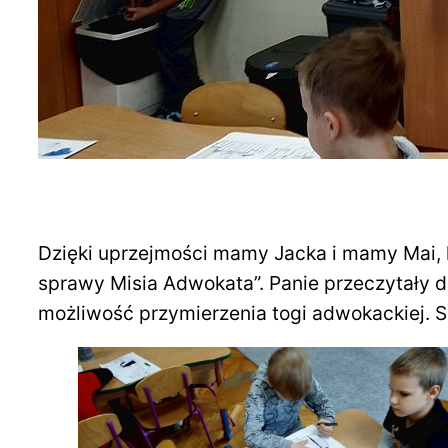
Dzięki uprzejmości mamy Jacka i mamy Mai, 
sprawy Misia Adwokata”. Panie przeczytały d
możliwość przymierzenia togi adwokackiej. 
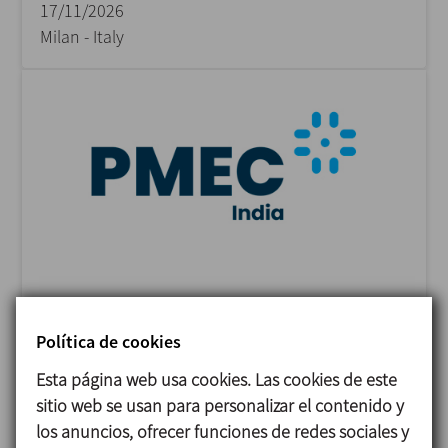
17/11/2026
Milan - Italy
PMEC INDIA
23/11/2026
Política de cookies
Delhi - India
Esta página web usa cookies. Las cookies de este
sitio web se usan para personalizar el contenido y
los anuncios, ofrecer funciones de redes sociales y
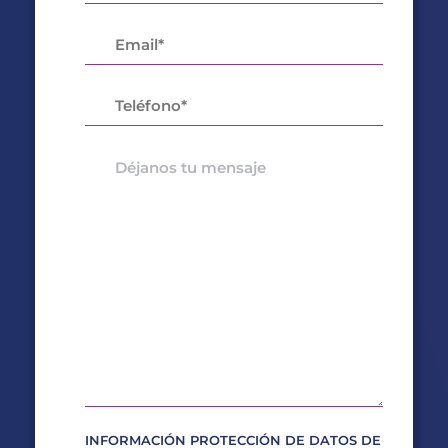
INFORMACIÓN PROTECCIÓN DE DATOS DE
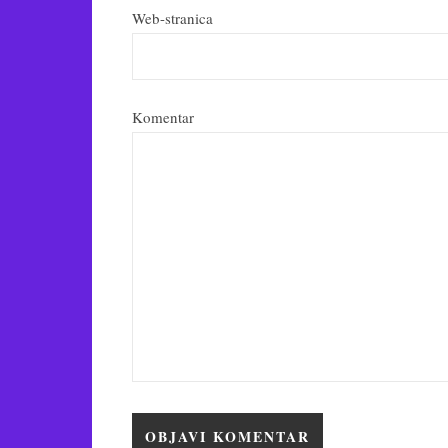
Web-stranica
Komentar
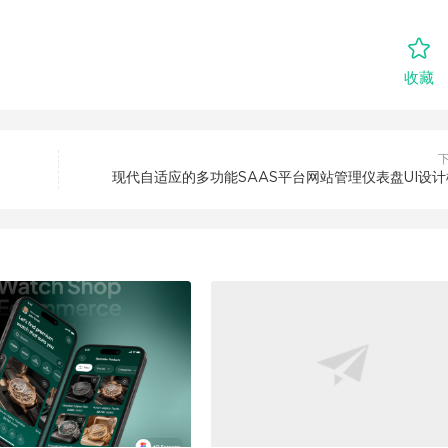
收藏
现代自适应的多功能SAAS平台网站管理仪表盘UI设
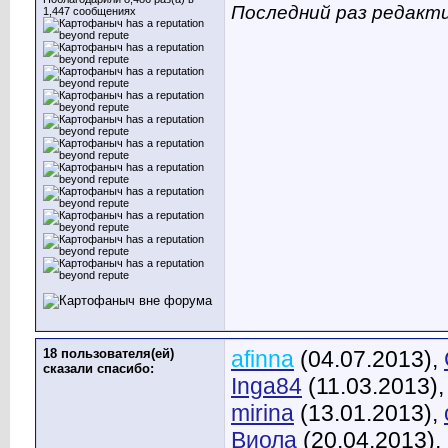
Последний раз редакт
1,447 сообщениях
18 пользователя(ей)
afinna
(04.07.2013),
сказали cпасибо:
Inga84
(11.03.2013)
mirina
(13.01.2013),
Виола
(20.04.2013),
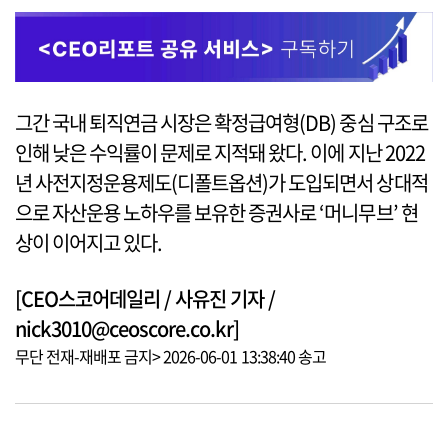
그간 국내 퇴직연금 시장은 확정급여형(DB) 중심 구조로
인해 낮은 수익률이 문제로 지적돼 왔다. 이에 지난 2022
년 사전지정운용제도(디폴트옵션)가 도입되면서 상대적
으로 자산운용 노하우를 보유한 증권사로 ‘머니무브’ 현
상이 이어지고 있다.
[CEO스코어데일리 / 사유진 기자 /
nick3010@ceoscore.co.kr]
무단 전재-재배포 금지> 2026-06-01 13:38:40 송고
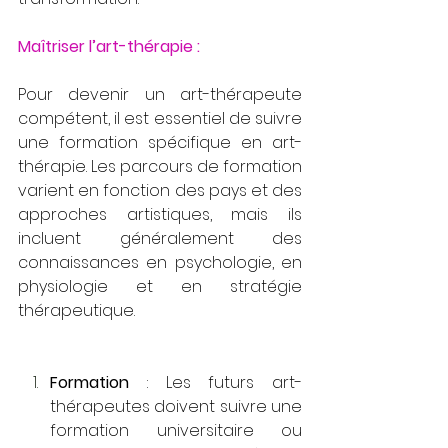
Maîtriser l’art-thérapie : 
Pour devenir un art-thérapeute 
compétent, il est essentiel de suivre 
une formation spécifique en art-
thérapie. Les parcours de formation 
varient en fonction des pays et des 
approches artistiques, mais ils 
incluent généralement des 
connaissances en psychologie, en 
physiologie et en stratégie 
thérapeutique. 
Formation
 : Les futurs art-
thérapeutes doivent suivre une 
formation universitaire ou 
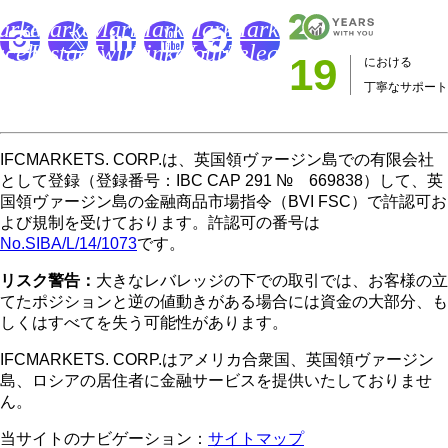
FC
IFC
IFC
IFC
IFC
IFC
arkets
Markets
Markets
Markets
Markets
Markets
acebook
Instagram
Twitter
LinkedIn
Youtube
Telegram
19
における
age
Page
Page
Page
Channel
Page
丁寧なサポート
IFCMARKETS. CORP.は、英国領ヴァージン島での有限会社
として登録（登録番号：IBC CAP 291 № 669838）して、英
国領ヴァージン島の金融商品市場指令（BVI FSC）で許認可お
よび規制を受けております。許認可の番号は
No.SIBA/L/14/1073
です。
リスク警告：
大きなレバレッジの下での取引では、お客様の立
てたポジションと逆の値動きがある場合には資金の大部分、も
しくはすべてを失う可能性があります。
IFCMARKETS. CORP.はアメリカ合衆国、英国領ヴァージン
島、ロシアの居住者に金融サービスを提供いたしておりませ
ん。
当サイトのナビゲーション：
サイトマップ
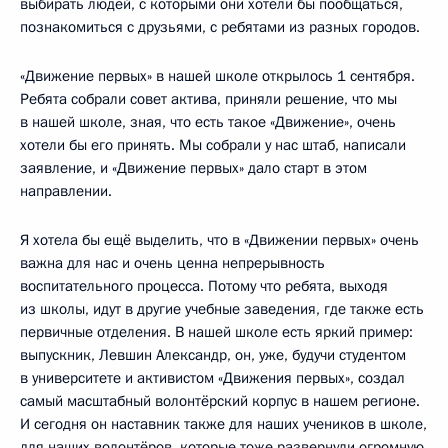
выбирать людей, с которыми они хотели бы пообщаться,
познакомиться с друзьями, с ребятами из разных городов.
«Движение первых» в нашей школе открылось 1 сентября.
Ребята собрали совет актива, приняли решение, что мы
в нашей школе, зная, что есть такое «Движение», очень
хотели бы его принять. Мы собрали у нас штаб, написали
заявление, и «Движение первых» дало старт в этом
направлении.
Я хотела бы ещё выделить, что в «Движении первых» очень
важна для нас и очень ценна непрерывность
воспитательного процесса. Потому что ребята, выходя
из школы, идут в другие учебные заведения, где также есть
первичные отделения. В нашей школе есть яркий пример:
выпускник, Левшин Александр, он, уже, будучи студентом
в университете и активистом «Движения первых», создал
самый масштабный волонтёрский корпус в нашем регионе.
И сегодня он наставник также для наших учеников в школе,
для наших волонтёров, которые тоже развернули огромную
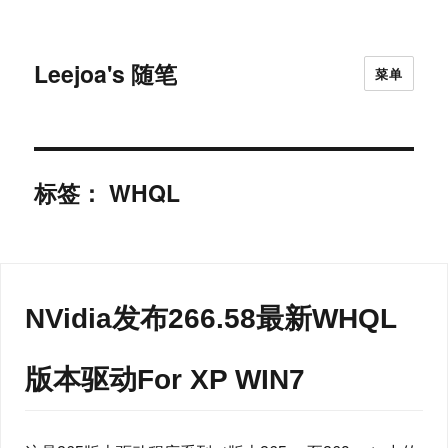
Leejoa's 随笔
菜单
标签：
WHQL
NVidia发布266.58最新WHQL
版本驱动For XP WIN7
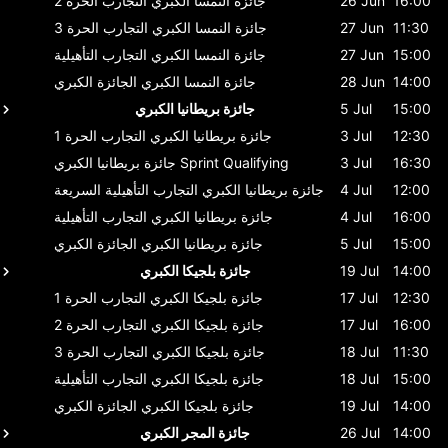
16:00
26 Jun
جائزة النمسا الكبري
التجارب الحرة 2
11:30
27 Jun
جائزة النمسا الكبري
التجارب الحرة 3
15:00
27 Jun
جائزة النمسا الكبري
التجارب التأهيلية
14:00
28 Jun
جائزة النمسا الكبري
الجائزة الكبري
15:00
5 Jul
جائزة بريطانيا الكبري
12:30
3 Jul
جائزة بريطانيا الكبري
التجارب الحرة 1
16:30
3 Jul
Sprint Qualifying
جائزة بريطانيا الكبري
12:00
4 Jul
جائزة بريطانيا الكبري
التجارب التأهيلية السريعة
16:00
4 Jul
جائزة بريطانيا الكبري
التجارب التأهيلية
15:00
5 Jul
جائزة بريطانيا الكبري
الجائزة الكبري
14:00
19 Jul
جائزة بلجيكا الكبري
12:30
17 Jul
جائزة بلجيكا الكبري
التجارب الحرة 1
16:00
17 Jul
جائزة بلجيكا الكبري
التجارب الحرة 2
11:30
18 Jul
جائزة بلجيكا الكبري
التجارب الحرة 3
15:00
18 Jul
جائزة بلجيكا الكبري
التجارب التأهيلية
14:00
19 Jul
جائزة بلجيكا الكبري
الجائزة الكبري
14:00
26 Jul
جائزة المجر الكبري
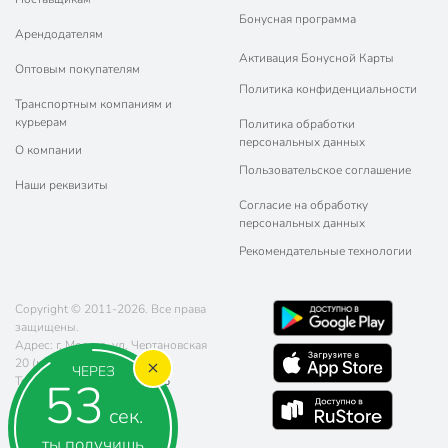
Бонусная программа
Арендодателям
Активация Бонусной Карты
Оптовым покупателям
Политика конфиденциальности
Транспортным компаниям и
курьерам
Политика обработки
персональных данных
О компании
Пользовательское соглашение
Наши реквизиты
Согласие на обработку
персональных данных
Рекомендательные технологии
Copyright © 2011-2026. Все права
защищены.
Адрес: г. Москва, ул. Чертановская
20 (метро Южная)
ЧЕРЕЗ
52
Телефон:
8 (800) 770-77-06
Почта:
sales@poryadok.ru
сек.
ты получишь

▶ Task
What you give back must match the lines from the start of the records through the line that contains "Esta página web", exactly, with the pictures left out.

▶ Result for this exercise
Dzięki uprzejmości mamy Jacka i mamy Mai, 
sprawy Misia Adwokata”. Panie przeczytały d
możliwość przymierzenia togi adwokackiej. 
17/11/2026
Milan - Italy
PMEC INDIA
23/11/2026
Política de cookies
Delhi - India
Esta página web usa cookies. Las cookies de este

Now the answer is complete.